Tabarin apparaît sur la scène, tréteau ouvert de tous côtés. Il joue le rôle d’un niais et pose à son maître des questions aussi sottes que difficiles. Mondor résout doctoralement ces questions dans des termes scientifiques auxquels personne ne comprend le premier mot. Tabarin, jamais satisfait des réponses du savant, donne des solutions toutes différentes, et plus abracadabrantes les unes que les autres. Mondor rétorque en traitant Tabarin de gros âne, de maraud et de qualificatifs « ejusdem farinae. »

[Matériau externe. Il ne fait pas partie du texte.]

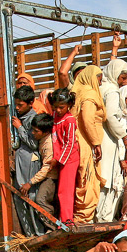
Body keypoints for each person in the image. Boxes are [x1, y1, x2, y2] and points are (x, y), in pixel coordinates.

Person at [97, 74, 127, 222]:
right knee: (107, 186)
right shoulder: (116, 117)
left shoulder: (125, 115)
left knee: (115, 190)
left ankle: (106, 219)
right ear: (125, 98)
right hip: (110, 158)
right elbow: (119, 140)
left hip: (117, 160)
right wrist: (122, 159)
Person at [72, 66, 107, 224]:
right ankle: (83, 219)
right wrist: (96, 143)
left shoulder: (78, 92)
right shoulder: (89, 94)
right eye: (99, 78)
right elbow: (87, 119)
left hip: (81, 141)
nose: (100, 83)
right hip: (86, 143)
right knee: (88, 181)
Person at [11, 85, 44, 236]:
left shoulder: (32, 119)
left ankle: (38, 234)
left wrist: (19, 128)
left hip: (30, 165)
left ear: (31, 103)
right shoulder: (21, 117)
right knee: (21, 198)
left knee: (31, 198)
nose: (17, 108)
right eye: (16, 104)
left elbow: (33, 144)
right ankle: (29, 235)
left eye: (20, 105)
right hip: (22, 165)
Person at [50, 88, 80, 224]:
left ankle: (67, 220)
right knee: (60, 191)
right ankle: (64, 218)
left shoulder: (70, 120)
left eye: (61, 107)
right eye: (55, 107)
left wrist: (60, 160)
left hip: (68, 159)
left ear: (68, 105)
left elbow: (70, 142)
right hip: (59, 158)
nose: (58, 110)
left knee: (65, 191)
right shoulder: (55, 116)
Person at [24, 113, 58, 227]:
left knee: (41, 200)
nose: (33, 133)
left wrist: (30, 183)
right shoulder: (43, 139)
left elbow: (46, 169)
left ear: (46, 132)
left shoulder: (48, 145)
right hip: (47, 177)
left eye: (36, 131)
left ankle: (52, 227)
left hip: (51, 177)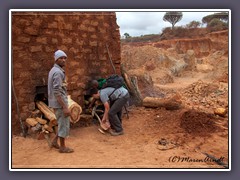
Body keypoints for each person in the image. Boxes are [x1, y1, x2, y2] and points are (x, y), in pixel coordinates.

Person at [48, 49, 74, 153]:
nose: (63, 60)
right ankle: (63, 147)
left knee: (61, 123)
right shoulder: (58, 72)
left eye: (65, 58)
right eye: (61, 58)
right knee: (63, 124)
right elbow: (57, 91)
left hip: (56, 102)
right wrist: (64, 107)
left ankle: (54, 141)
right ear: (56, 60)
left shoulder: (54, 70)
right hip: (60, 103)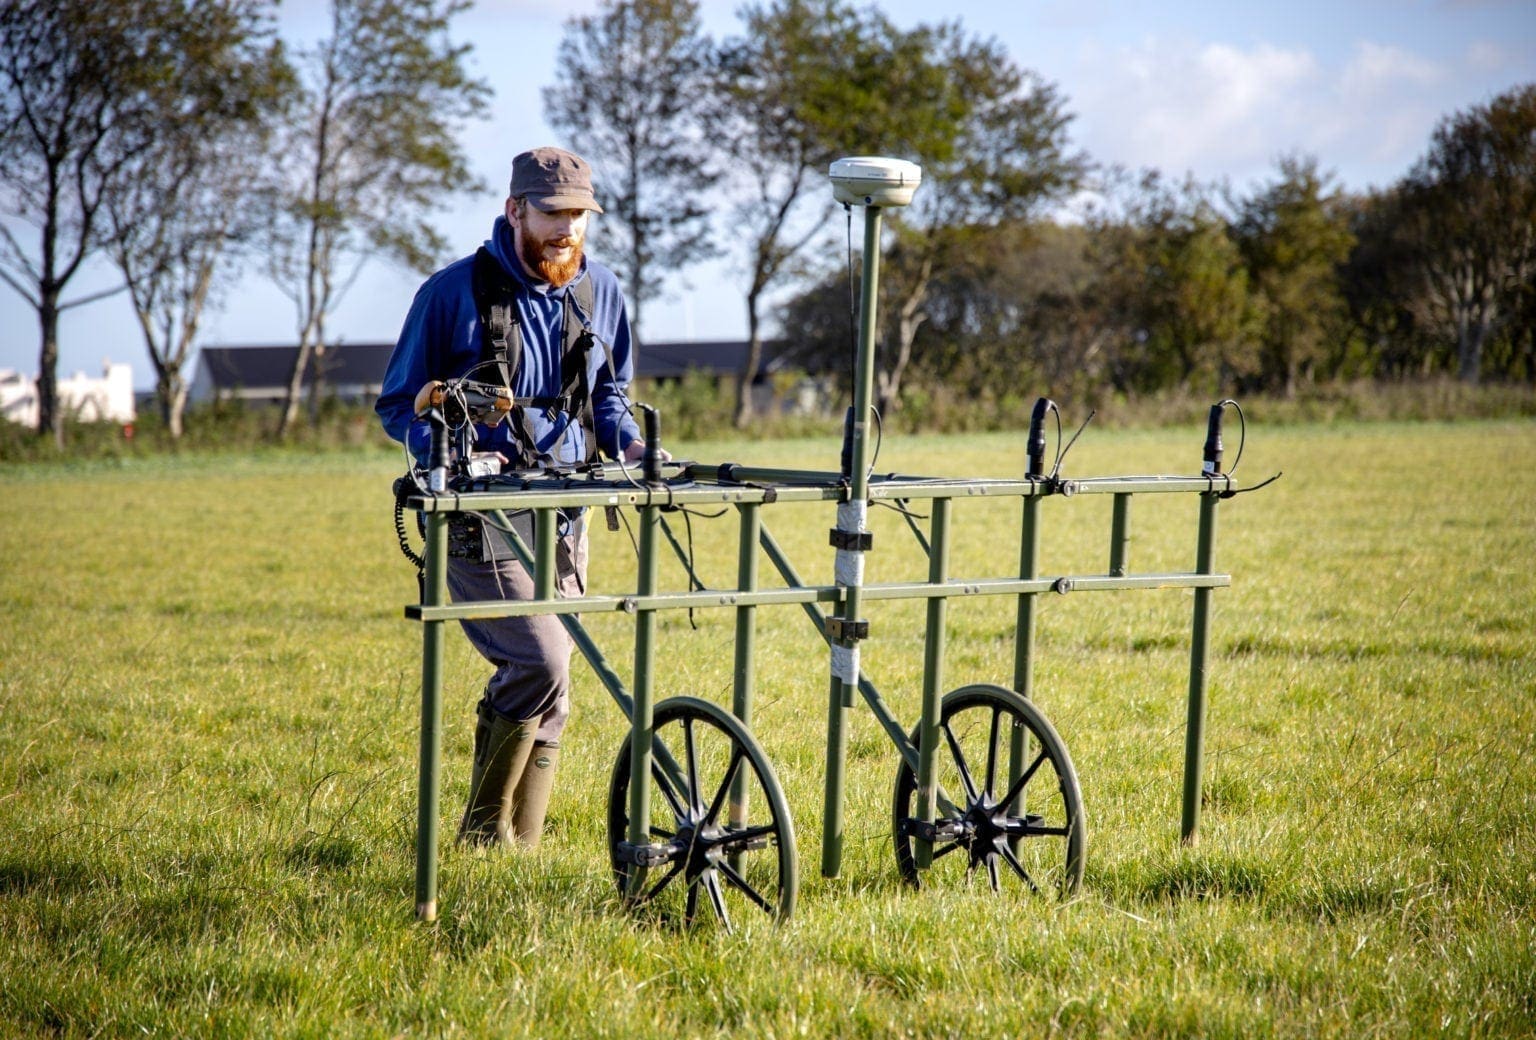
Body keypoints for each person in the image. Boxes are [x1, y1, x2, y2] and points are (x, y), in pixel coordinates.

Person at [376, 146, 660, 849]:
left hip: (567, 512)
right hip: (479, 517)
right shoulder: (450, 293)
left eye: (580, 216)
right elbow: (395, 405)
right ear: (515, 211)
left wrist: (631, 448)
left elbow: (611, 395)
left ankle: (513, 848)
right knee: (540, 660)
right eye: (554, 213)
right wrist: (449, 448)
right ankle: (482, 833)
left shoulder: (601, 290)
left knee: (557, 686)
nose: (568, 229)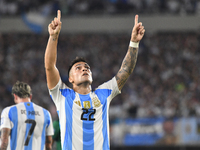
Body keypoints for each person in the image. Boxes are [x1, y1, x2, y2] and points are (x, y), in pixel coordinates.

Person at [44, 10, 145, 150]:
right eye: (78, 68)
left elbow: (125, 71)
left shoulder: (103, 94)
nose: (84, 69)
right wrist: (53, 37)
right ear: (70, 79)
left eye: (87, 67)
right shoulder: (62, 95)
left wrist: (134, 43)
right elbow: (49, 66)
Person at [0, 81, 54, 150]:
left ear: (15, 96)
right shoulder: (46, 113)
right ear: (30, 96)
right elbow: (48, 144)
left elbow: (4, 140)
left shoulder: (8, 111)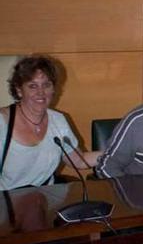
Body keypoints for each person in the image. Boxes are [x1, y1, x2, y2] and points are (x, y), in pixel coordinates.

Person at [0, 55, 94, 190]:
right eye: (32, 86)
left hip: (46, 201)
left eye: (46, 85)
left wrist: (117, 151)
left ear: (53, 89)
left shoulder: (58, 120)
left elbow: (79, 160)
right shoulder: (2, 123)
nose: (41, 93)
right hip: (7, 203)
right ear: (19, 90)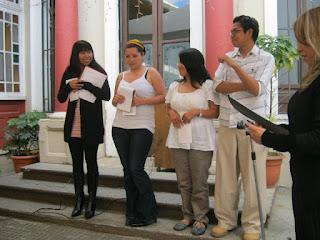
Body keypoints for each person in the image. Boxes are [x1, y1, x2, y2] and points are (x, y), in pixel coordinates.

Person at [247, 7, 320, 240]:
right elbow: (304, 129)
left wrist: (269, 138)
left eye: (304, 41)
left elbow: (315, 139)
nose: (299, 49)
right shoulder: (313, 77)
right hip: (306, 180)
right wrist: (270, 129)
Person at [210, 16, 275, 240]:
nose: (231, 35)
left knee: (253, 177)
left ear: (249, 32)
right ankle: (225, 221)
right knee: (225, 176)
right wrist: (244, 84)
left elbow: (257, 89)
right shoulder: (226, 58)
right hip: (227, 122)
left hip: (253, 126)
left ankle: (253, 226)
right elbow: (217, 86)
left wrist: (236, 68)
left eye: (236, 31)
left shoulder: (266, 58)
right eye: (231, 31)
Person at [165, 48, 219, 235]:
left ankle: (201, 218)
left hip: (201, 139)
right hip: (178, 137)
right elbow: (168, 106)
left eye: (182, 62)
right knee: (183, 181)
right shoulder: (173, 86)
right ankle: (187, 215)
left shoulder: (207, 86)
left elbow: (215, 112)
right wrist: (171, 113)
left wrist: (196, 111)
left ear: (191, 64)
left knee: (199, 182)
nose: (179, 65)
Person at [111, 39, 165, 227]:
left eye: (135, 56)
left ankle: (148, 212)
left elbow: (163, 96)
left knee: (136, 169)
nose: (131, 59)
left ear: (143, 55)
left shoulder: (151, 73)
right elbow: (113, 101)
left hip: (142, 126)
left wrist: (142, 101)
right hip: (120, 126)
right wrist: (116, 99)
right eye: (127, 56)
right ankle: (131, 212)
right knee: (127, 171)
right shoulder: (121, 75)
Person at [57, 40, 110, 219]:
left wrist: (88, 86)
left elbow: (107, 96)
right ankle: (79, 200)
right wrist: (68, 86)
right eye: (82, 52)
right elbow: (61, 97)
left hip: (91, 127)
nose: (87, 55)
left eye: (89, 52)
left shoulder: (99, 71)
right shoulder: (69, 72)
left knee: (92, 164)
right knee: (77, 166)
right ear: (76, 54)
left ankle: (92, 202)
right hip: (73, 126)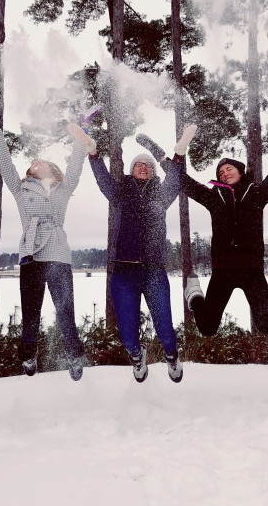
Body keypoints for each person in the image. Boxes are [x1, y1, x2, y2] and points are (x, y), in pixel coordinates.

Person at [0, 103, 91, 381]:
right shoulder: (20, 187)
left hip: (58, 256)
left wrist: (83, 129)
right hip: (30, 256)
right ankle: (28, 354)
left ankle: (74, 355)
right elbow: (4, 161)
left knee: (65, 312)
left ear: (50, 170)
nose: (35, 162)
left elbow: (76, 163)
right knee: (30, 316)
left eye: (41, 162)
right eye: (33, 162)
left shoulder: (63, 189)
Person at [86, 122, 197, 383]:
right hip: (123, 272)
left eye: (148, 165)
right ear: (132, 170)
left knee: (165, 329)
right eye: (139, 164)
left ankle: (171, 356)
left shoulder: (161, 193)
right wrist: (93, 155)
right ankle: (137, 356)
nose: (144, 167)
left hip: (153, 270)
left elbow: (174, 177)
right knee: (126, 331)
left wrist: (179, 154)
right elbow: (102, 179)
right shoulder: (120, 193)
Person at [165, 126, 268, 338]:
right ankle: (195, 295)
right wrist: (172, 158)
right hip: (222, 270)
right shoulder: (213, 197)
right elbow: (183, 182)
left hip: (252, 269)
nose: (224, 173)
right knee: (207, 327)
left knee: (267, 325)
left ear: (240, 170)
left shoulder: (256, 194)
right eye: (220, 172)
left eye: (228, 169)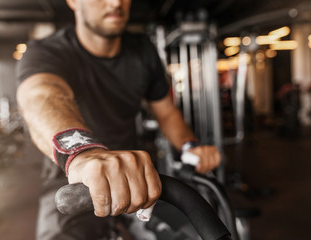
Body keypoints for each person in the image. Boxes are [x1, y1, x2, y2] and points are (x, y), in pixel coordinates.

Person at [16, 0, 221, 239]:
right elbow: (42, 96)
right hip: (71, 179)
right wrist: (83, 153)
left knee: (193, 231)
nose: (115, 2)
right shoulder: (47, 51)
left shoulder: (143, 50)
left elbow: (166, 112)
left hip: (133, 173)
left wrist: (189, 145)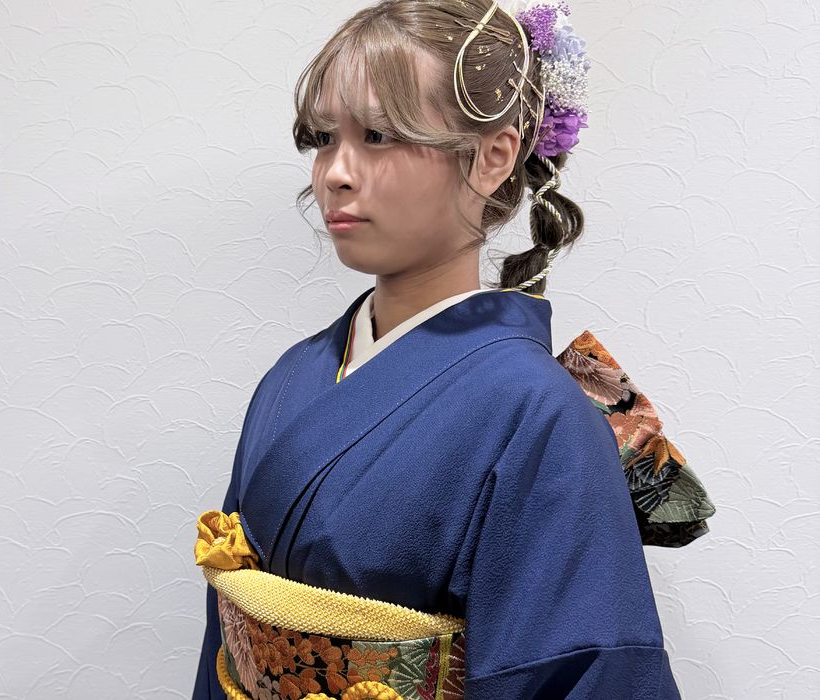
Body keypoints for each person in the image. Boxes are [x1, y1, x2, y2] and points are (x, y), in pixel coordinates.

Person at [191, 1, 715, 698]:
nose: (335, 172)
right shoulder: (291, 377)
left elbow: (583, 671)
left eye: (378, 135)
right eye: (322, 138)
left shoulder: (536, 411)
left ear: (493, 156)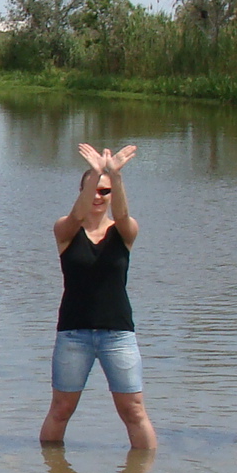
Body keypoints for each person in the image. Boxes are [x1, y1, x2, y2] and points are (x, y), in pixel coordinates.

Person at [40, 144, 156, 451]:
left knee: (133, 409)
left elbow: (123, 212)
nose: (97, 197)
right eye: (91, 189)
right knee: (61, 408)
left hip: (118, 334)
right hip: (74, 333)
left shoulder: (124, 231)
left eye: (104, 192)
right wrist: (95, 174)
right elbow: (77, 215)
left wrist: (114, 177)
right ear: (81, 190)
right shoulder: (65, 230)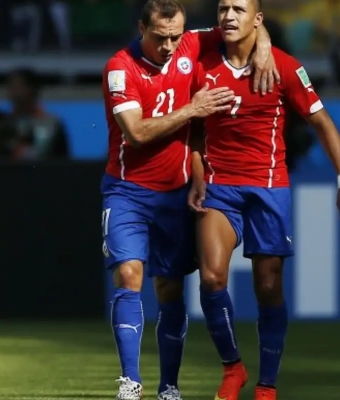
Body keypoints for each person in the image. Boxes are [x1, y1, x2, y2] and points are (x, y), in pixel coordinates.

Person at [100, 1, 278, 399]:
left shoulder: (190, 44)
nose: (168, 46)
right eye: (159, 37)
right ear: (141, 28)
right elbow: (136, 134)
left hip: (175, 193)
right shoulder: (120, 68)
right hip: (127, 191)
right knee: (129, 275)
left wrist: (264, 44)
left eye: (175, 37)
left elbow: (245, 28)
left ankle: (169, 387)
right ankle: (130, 382)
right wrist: (192, 109)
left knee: (169, 289)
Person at [188, 0, 340, 399]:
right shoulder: (201, 63)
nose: (229, 16)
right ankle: (232, 367)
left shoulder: (284, 67)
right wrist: (197, 171)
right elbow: (194, 130)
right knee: (211, 277)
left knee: (268, 287)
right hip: (219, 187)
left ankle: (267, 385)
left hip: (267, 188)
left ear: (258, 19)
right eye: (223, 8)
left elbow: (321, 122)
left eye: (238, 9)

Et voilà tout le mécanisme des scènes que ce charlatan et son valet jouèrent sur leur théâtre durant nombre d’années, et qui y attirèrent toutes les classes de Paris.

Naturellement, il y avait un autre personnage, le plus important celui-là, le grand premier rôle, dirions-nous. C’était le plus souvent une femme, assise à l’arrière-plan, coiffée d’une toque éclatante ornée de plumes. Devant elle, était un grand coffret, ouvert, rempli de pots ou boîtes de baume et d’onguent.

Gaston s’amusait immensément de la mimique et des bouffonneries de Tabarin. Il battait des mains et riait d’un rire qui tintait agréablement aux oreilles de ses voisins comme des clochettes d’argent.

La représentation finie, le comte d’Yville, qui n’était pas sans inquiétude, à cause de la foule qui se ramassait sur le Pont-Neuf, voulut ramener l’enfant chez lui. Mais ce dernier demanda avec tant d’instance d’aller voir les attractions du Pont-Neuf que son père ne put résister à son désir.

Ils étaient là depuis quelques minutes quand, soudain, comme une tempête qui s’élève au milieu d’un grand calme, le Pont-Neuf se couvrit d’un attroupement d’ouvriers et de vagabonds qui se bousculaient pour gêner la circulation des passants.

À cette vue, le comte d’Yville eut l’appréhension de ce qui allait se passer.

Il tenait son enfant par la main.

Pour plus de sûreté, il le prit dans ses bras, et le tint étroitement serré contre sa poitrine.

Il voulait fuir.

Malheureusement, il était trop tard.

À ce moment même, le carrosse de la duchesse d’Elbeuf traversait le pont suivi de plusieurs autres voitures de seigneurs.

Les carrosses sont, en un clin d’œil arrêtés, pillés, mis en pièces.

Le comte d’Yville est emprisonné dans la foule.

Ses vêtements sont en lambeaux.

La foule ameutée crie, hurle, rage.

Femmes et enfants sont foulés aux pieds.